Art Choral Vol. 9, Canada (13 Works by Canadian Women Composers). Ensemble ArtChoral. Matthias Maute, conductor. ATMA Classique (ACD: ACD22428). Total time 55:16.
DIGITAL REVIEW — Quebec’s Ensemble ArtChoral, led by founder Matthias Maute, is on a mission. Their Art Choral series on ATMA Classique Records, in partnership with Mécénat Marchand and Mécénat Musica, aims to encapsulate “the history of choral singing through six centuries.” The latest release, Volume 9, Canada, is the first in the series to feature only works by Canadians. All 13 composers are women.

The album’s opener, The Sacred One, establishes the centrality of women, not only as composers but more generally as members of the family unit. Sandy Scofield’s music and lyrics celebrate the strength of mothers, grandmothers, and daughters. The choir clearly expresses the prose-like text in ever-changing rhythms driven by the natural flow of the text. Scofield chose a simple, mostly homorhythmic declamation, which grounds and emphasizes the message.
Another composer to use her own words is Carmen Braden, whose Now, at the First Fire of the Fall ponders the changing of the seasons, when the early darkness and chilly air inspire the building of a friendly, sociable fire. The melodic shape cleverly has repeating peaks and valleys, like lapping flames. Maute keeps the motion and even the vocal timbres malleable, appropriate to a fire’s unpredictable energy.
The tiny text by Amy Brandon that she set as Dust of the Water represents some of the best poetic imagery in the collection. The three lines, written in the first person, are a kind of “what am I?” riddle; the answer seems to be “snow.” With its intricate and beautiful interplay of voices, this piece is a rare case on the album where the poetry is not designed to be clearly understood. Given the originality and oddity of the metaphors, it would be impossible to have any understanding of this work without reading the libretto.

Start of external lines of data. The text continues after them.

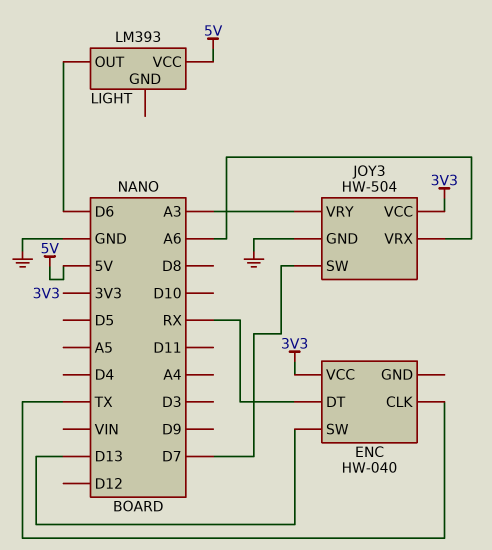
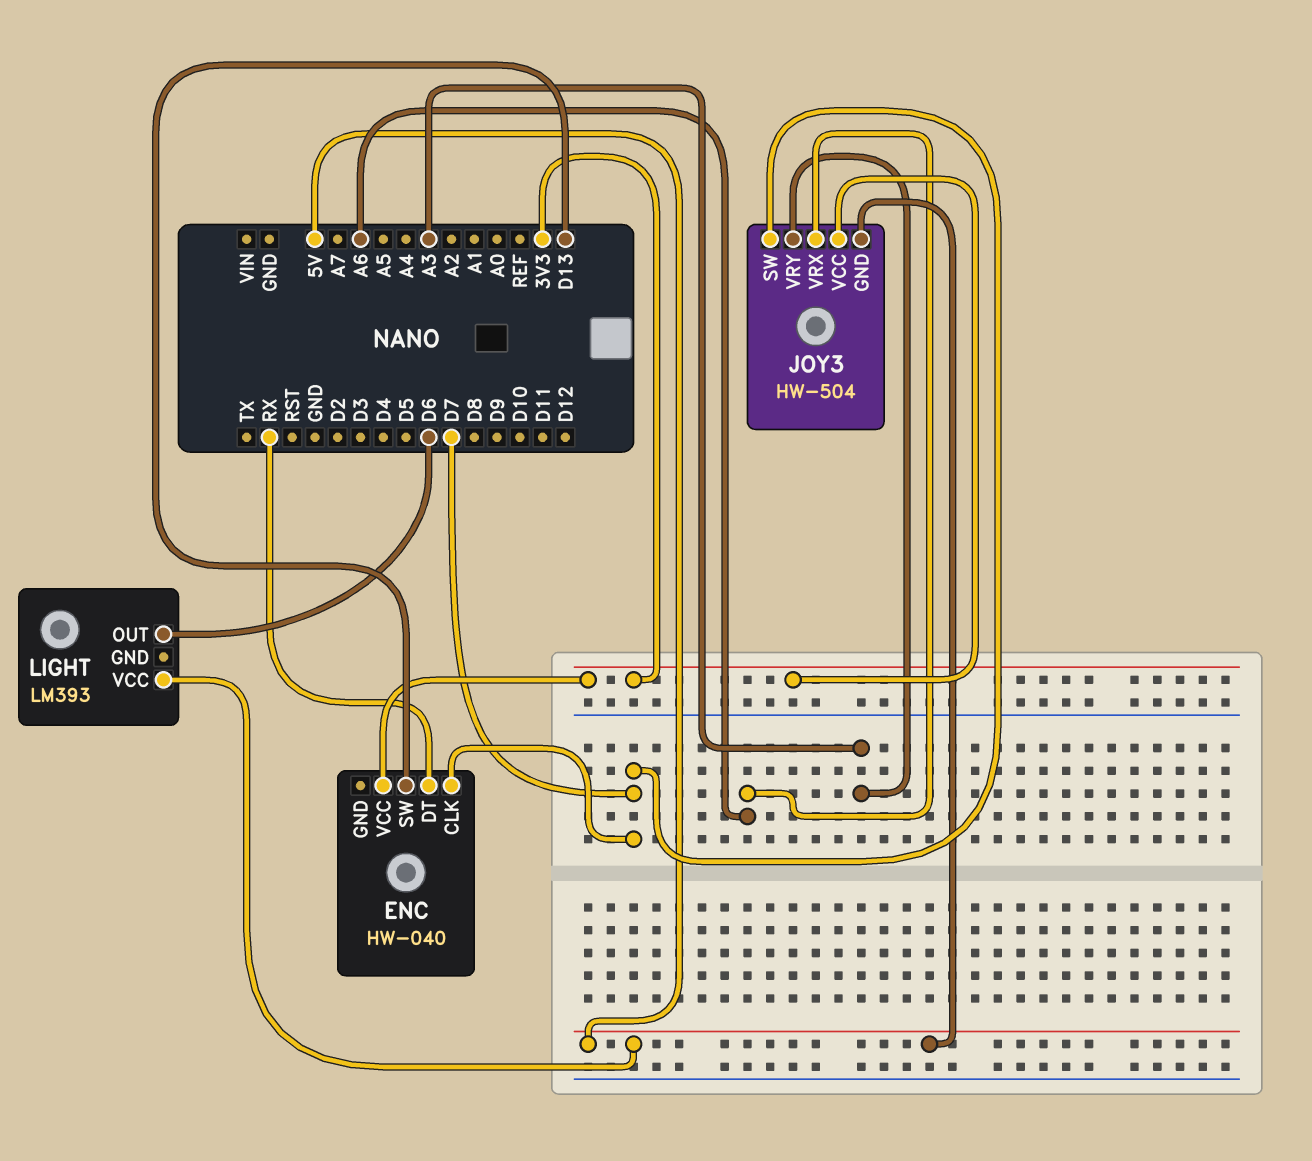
ENC pin CLK: TX -> D7
JOY3 pin GND: GND -> 5V

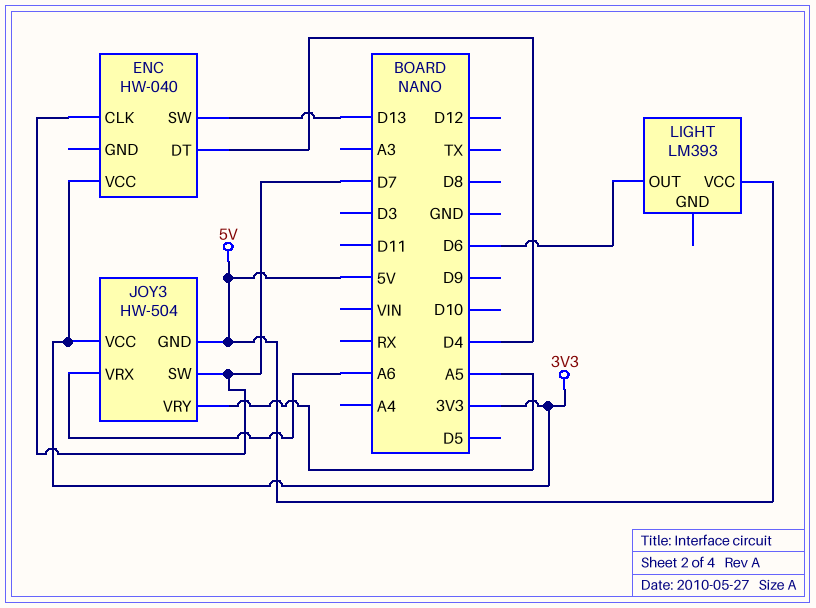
ENC pin DT: RX -> D4
JOY3 pin VRY: A3 -> A5

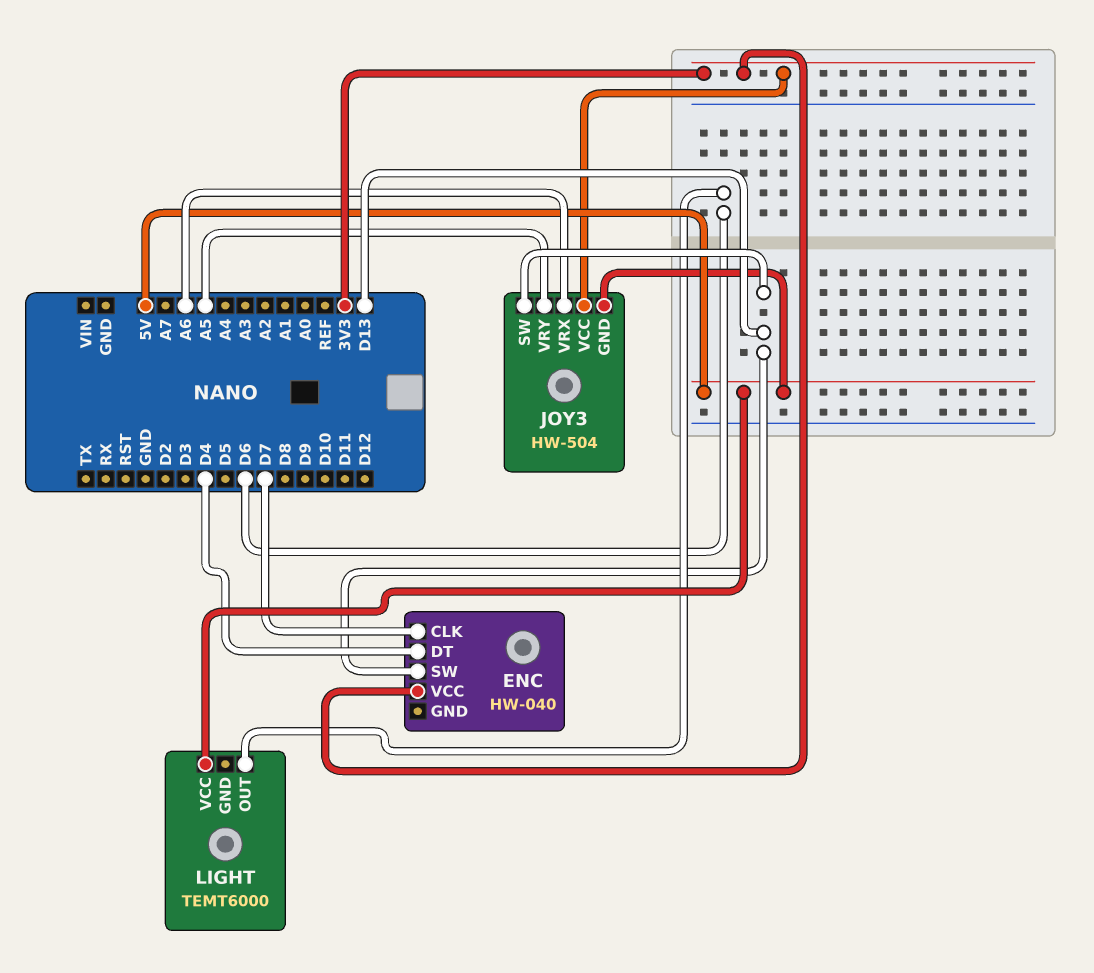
JOY3 pin SW: D7 -> D13
LIGHT: LM393 -> TEMT6000

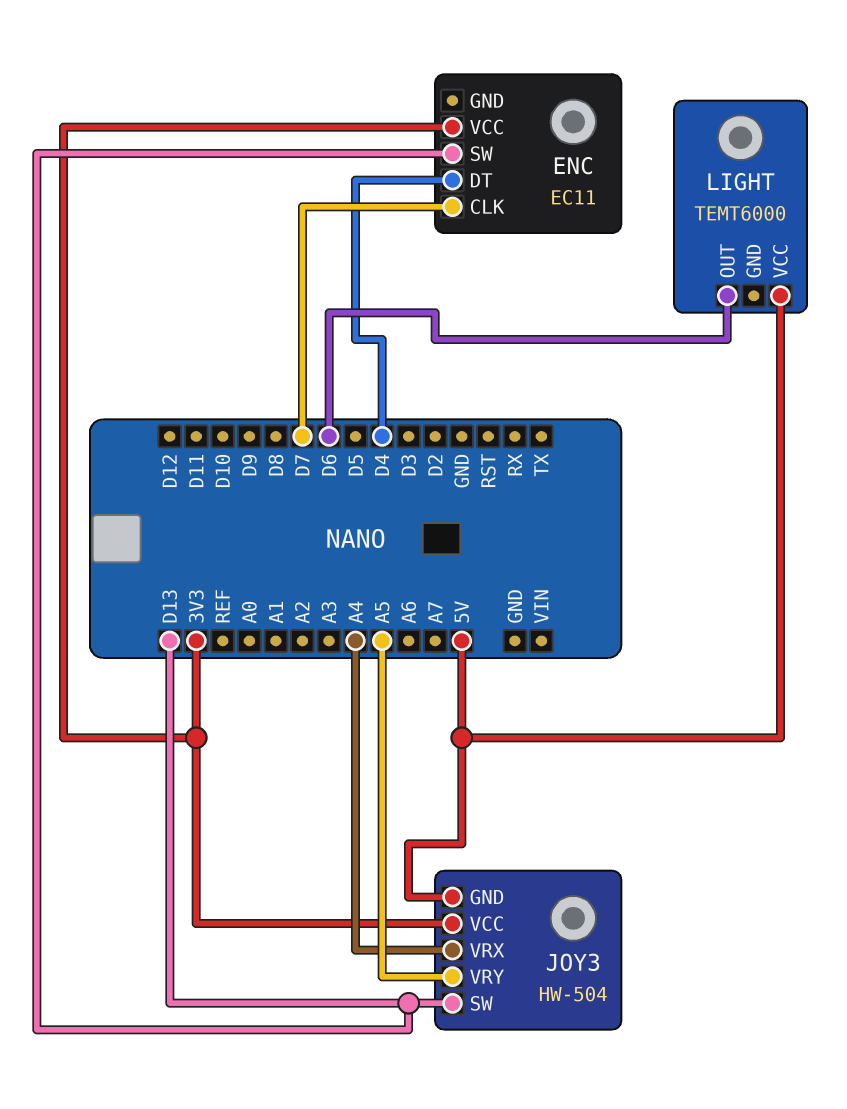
ENC: HW-040 -> EC11
JOY3 pin VRX: A6 -> A4

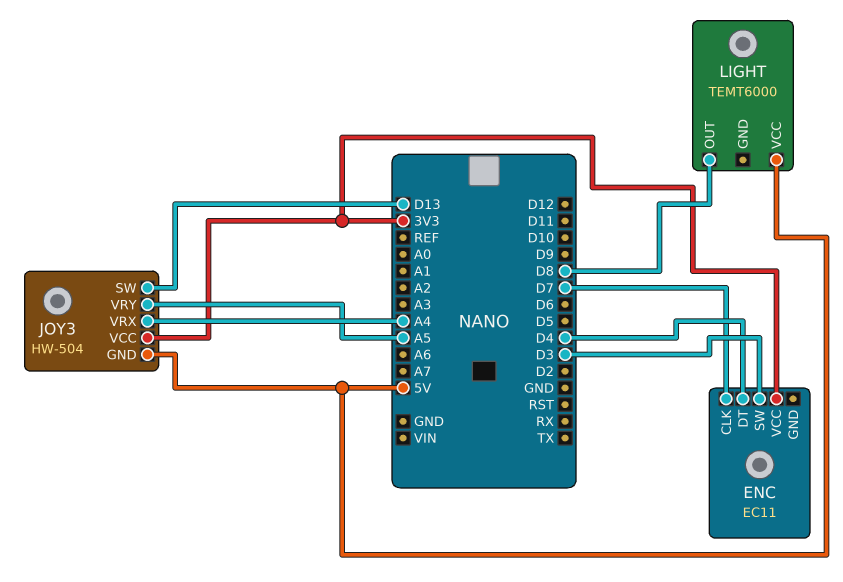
ENC pin SW: D13 -> D3
LIGHT pin OUT: D6 -> D8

Karen Sunabacka and her mother, composer Joyce Clouston, have collaborated on several songs together over the years. Here they are represented by Lives Entwined, a vignette recalling two best friends in childhood (one of whom is named Joyce, like the poet, although the narrative is in the third person). Sunabacka weaves a delicate fabric of sound that captures the fleeting nature of relationships that can seem solid as they’re happening, before time sweeps them apart.
Leslie Uyeda’s Salvation opens like a Gregorian chant, soon blossoming into quiet dissonances to express Patrick Lane’s meditation on the beauty of nature. A different kind of prayer can be found in Kati Agо́cs’s Arise, Be Enlightened! Taken from Isaiah 60:1-2, the Latin text calls upon people to recognize the glory of God, both around and inside themselves. Far from being somber, the syncopated vocal lines are underpinned by nonsense syllables and ululation that act as ecstatic percussion.
Several pieces deal with heartrending topics. In Two Worlds, Halifax-based Fiona Ryan wrote words to her own chorus but otherwise used excerpts from interviews with refugees who describe their experiences coming from their countries and trying to make Canada their new home. Say the Names by Katya Pine sets a long poem by Dipika Mukherjee, paying tribute to the victims of the mass shooting at the Sikh temple in Wisconsin in 2012, in which seven people were killed. More hopeful is You’re Free to Love by Iran-born Afarin Mansouri (text by Jennifer Wise), addressed to someone who has fled persecution: “You’re free to love / You’re here, you’re safe.”

As a break from such seriousness, Mari Alice Conrad’s Dum felis dormit, at only two lines the shortest text among the offerings, gives a lively, neo-Medieval setting to a familiar Latin proverb: “When the cat’s asleep, the mice will play.” Foot stomps and hand claps seem to predict trouble for the mice!
The wide range of styles represented in this collection must have presented a challenge to Maute and the choir. But every track finds the singers well controlled and expressive, with good intonation and diction. The conducting is always musical, intelligent, and nuanced.
Most of the other volumes in the Art Choral series on ATMA have been themed by era; the regional focus of Volume 9 is new. If it’s an avenue Maute decides to continue down, the possibilities are endless. Whatever’s next is sure to be worth a listen.